The output of the codegen is intended for interaction with the ledger API; it is not meant to be the basis of a data model for the remainder of an application.

If you wish to nevertheless do metaprogramming on its output, I suggest using metaprogramming tools that can do transformations of POJOs rather than requiring inline annotations. I know more about the Scala ecosystem, so I'll have to provide an example in that space, but: Shapeless allows you to build generic transformations on arbitrary case classes and discriminated unions thereof, without having to change those classes. So users can use it on the Scala codegen output without it making any references to Shapeless whatsoever.

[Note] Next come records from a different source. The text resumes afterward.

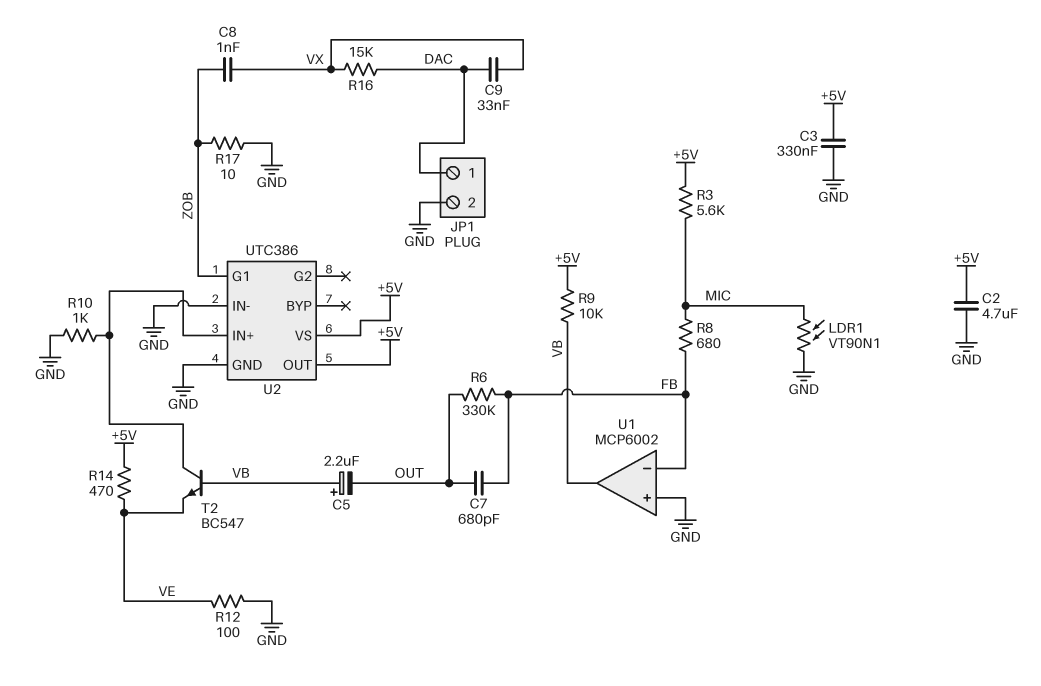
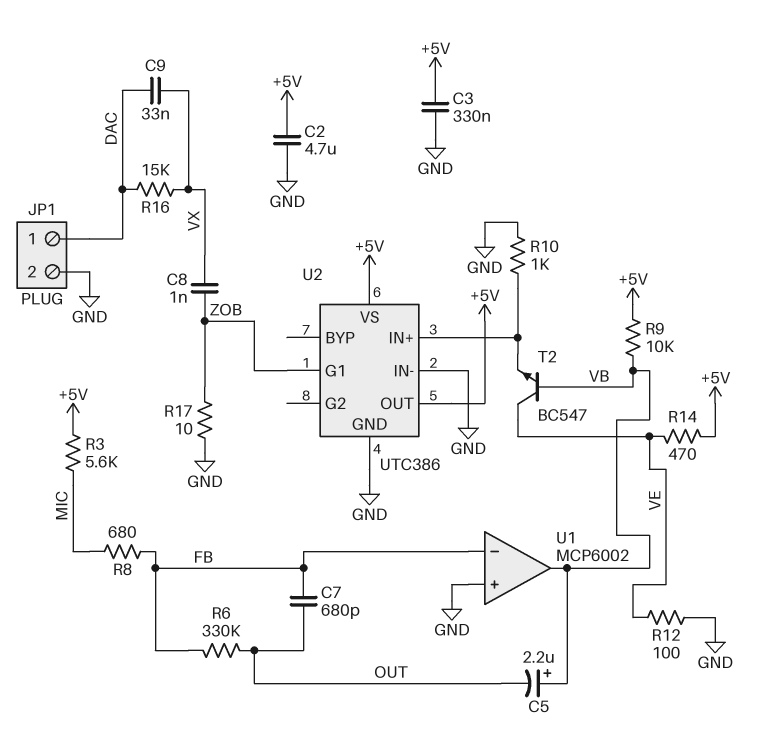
LDR1: VT90N1 (GND, MIC) -> none
T2: NPN BC547 (B VB, C U2/IN+, E VE) -> NPN BC547 (B VB, C VE, E U2/IN+)

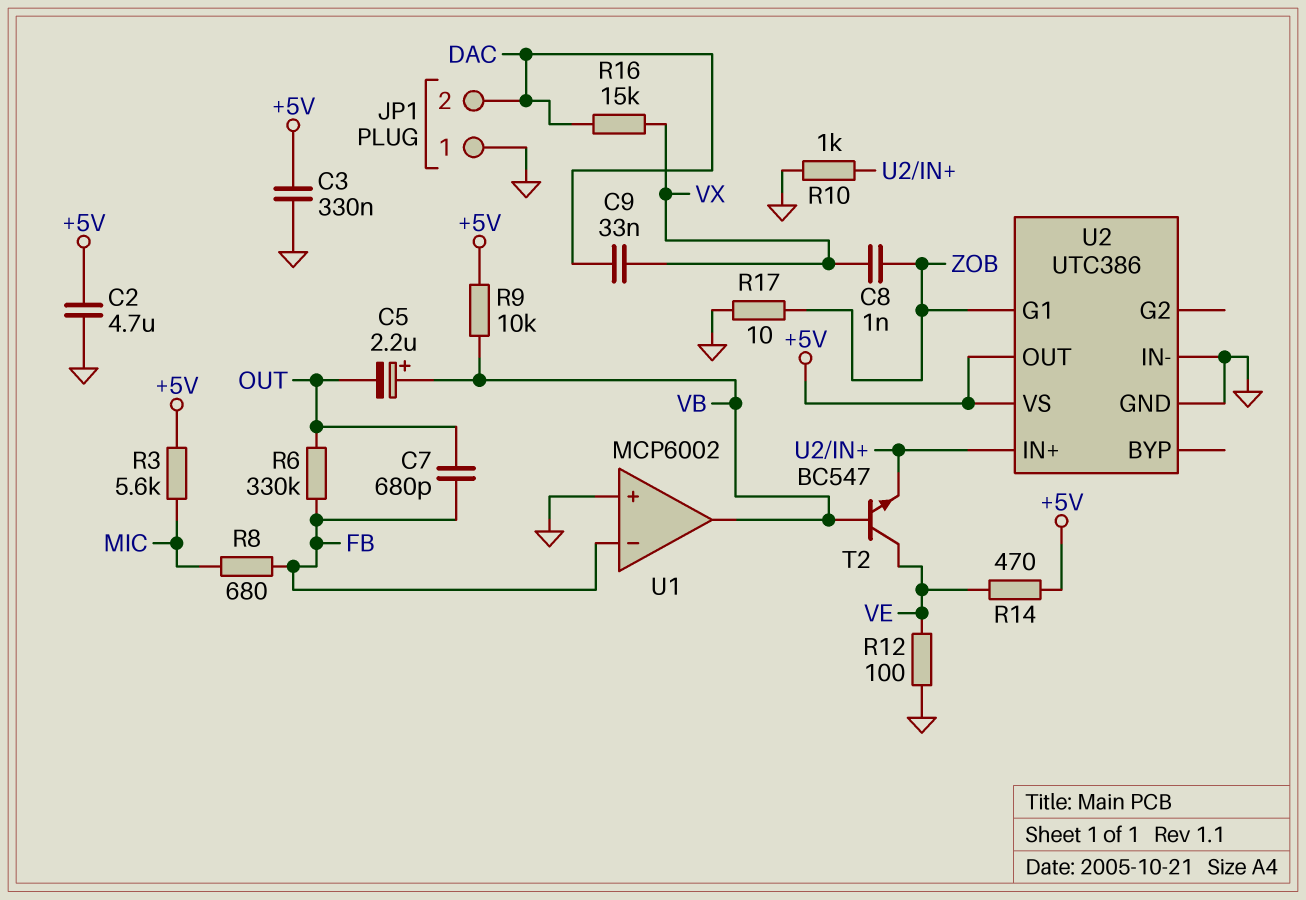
JP1 pin 1: DAC -> GND
JP1 pin 2: GND -> DAC

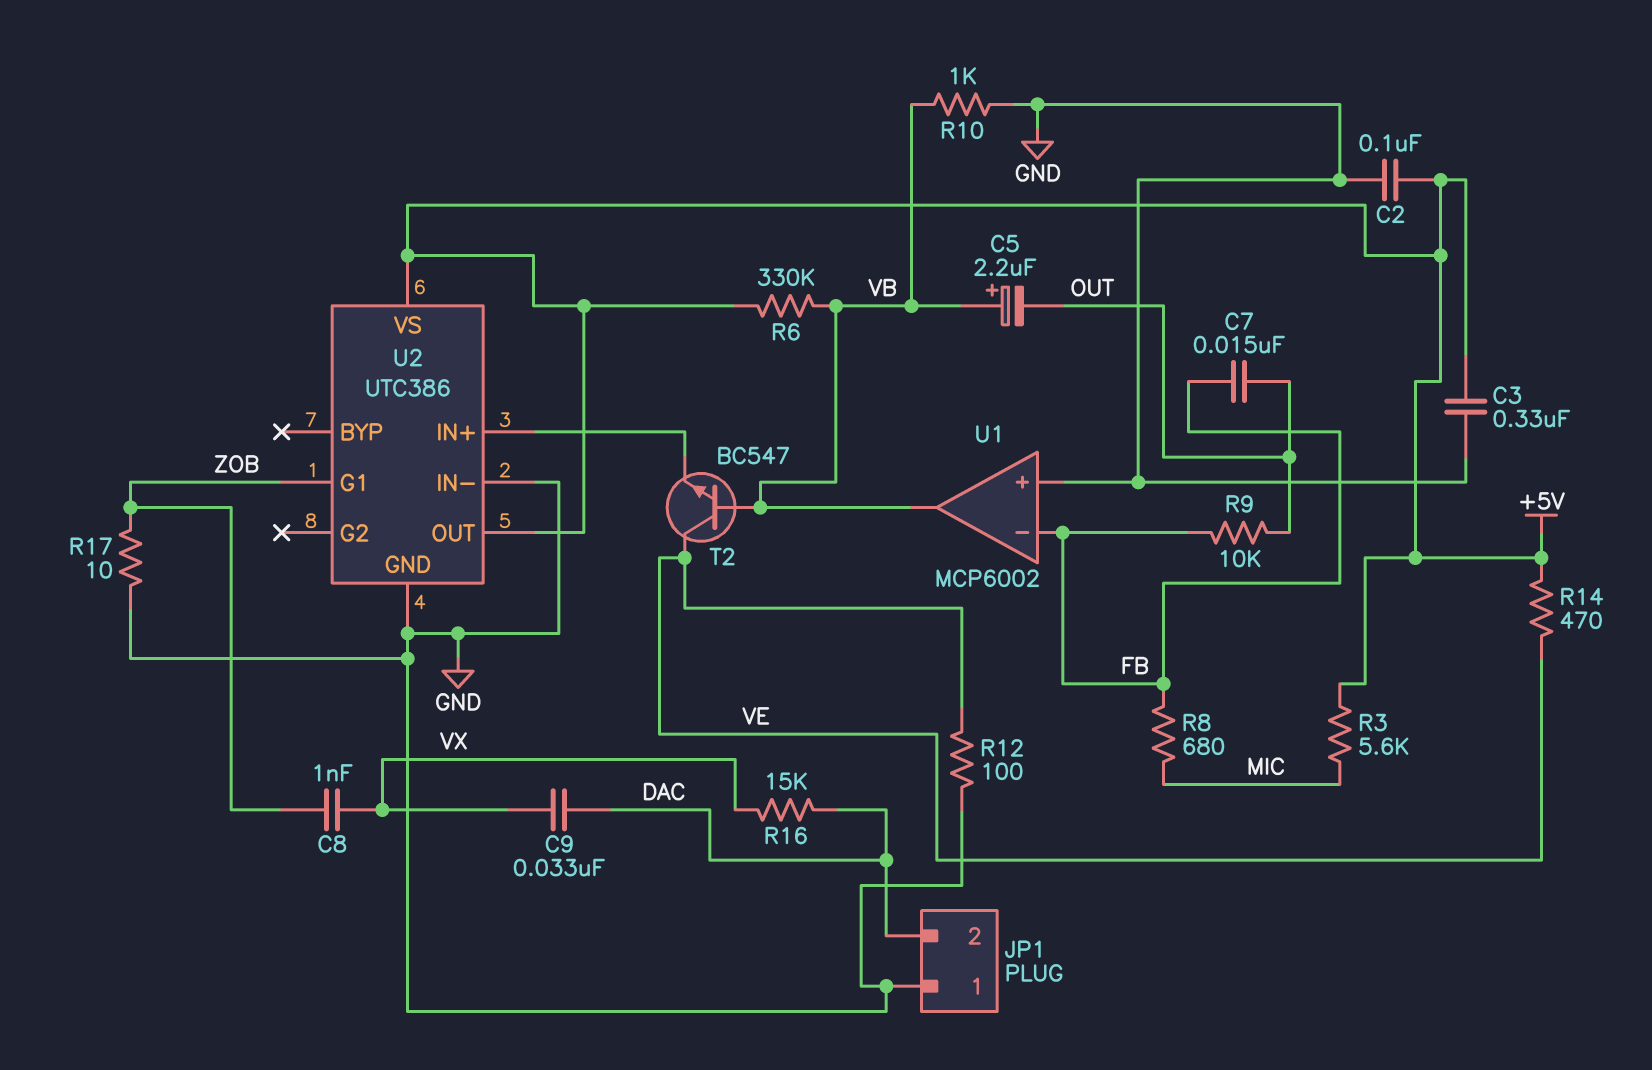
C2: 4.7uF (+5V, GND) -> 100nF (+5V, GND)
C7: 680pF (FB, OUT) -> 15nF (FB, OUT)
R6: 330k (FB, OUT) -> 330k (+5V, VB)
R9: 10k (+5V, VB) -> 10k (FB, OUT)
R10: 1k (GND, U2/IN+) -> 1k (GND, VB)

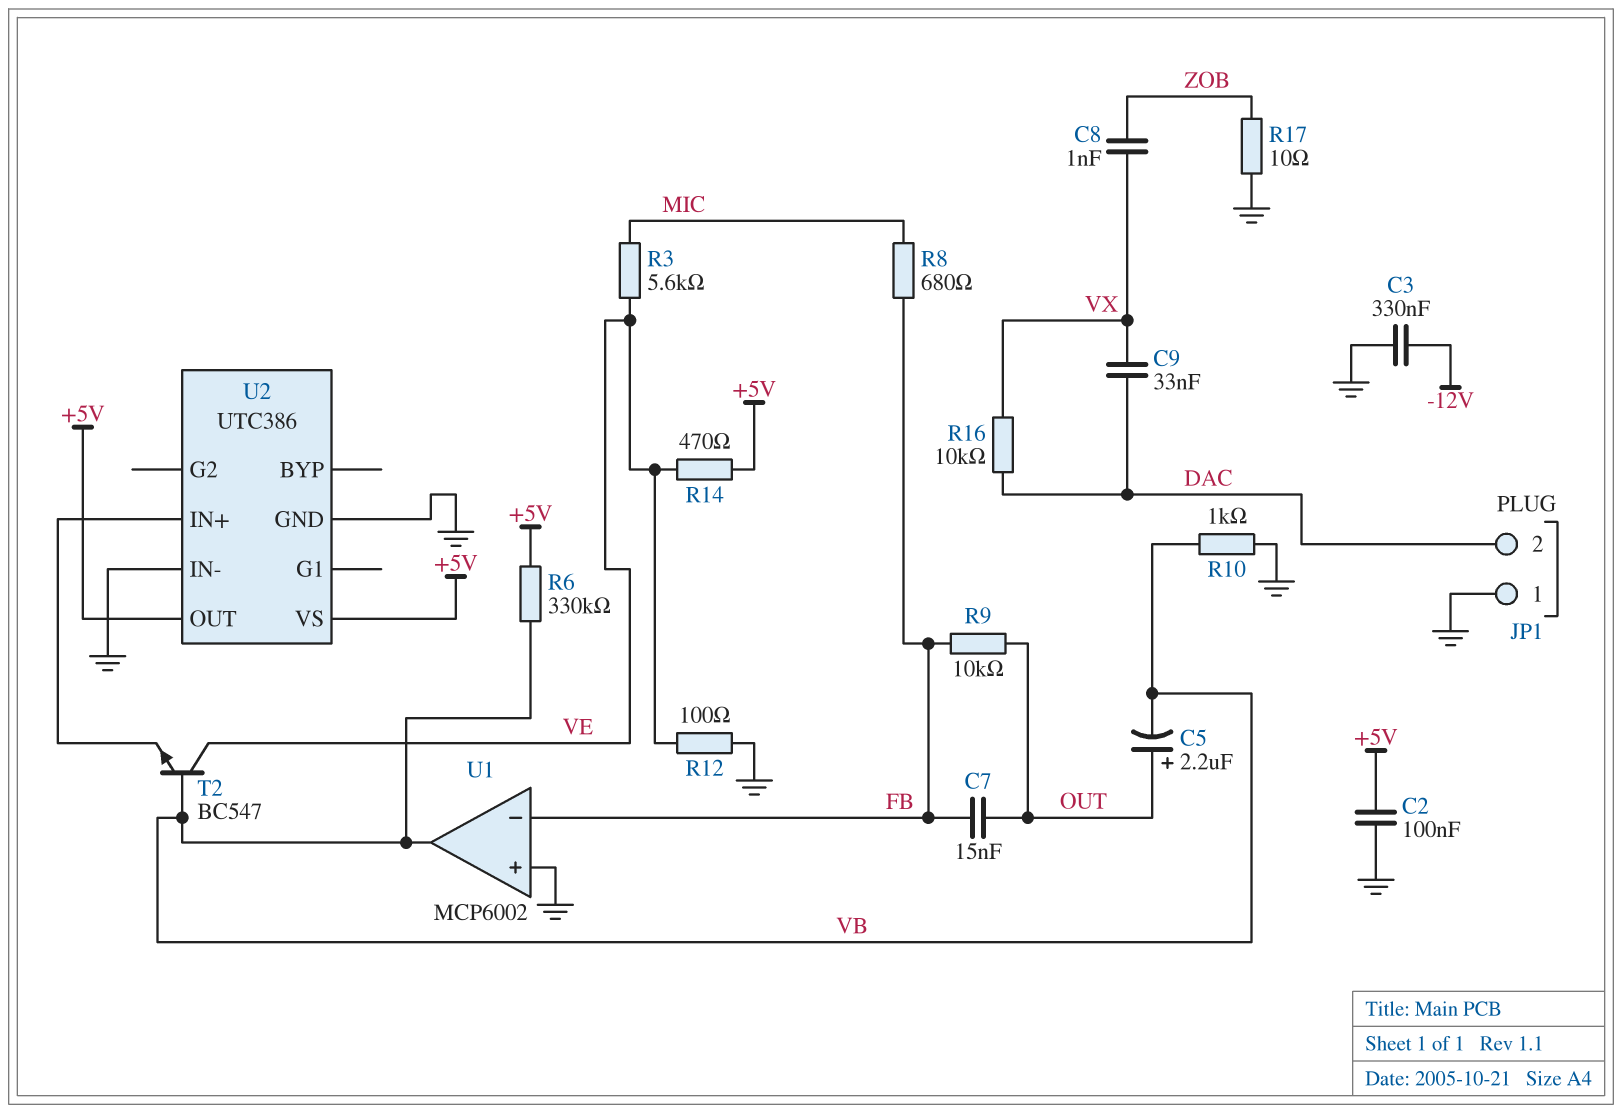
C3: 330nF (+5V, GND) -> 330nF (-12V, GND)
C5: 2.2uF (plus VB, minus OUT) -> 2.2uF (plus OUT, minus VB)
R3: 5.6k (+5V, MIC) -> 5.6k (MIC, VE)
R16: 15k (DAC, VX) -> 10k (DAC, VX)
U2 pin G1: ZOB -> none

StephenOTT commented 2 years ago

The output of the codegen is intended for interaction with the ledger API; it is not meant to be the basis of a data model for the remainder of an application.

:) I think we are saying the same thing then! :). I agree that the output of the codegen is for interaction with the API. So we should have the interfaces needed to create DTOs to convert from the codegen data classes into our own classes. Without the interfaces we have to do this manually. With the interfaces it is: "implement interface, IDE: Add constructor and implement methods". When codegen is re-run on that project (maybe because of a upgrade) then it would be easy to compile time check for changes in the DTOs (as the interfaces would pick up changes, missing impl, etc), otherwise it is back to Git Diff comparisons..

(I would prefer not to apply the annotations on the Template classes. But I would have to manually re-implement every data field because there is no interface for each template).

To build on this further: If template classes did not have the Template interface, how would you know the difference between a Choice class and a Template Class?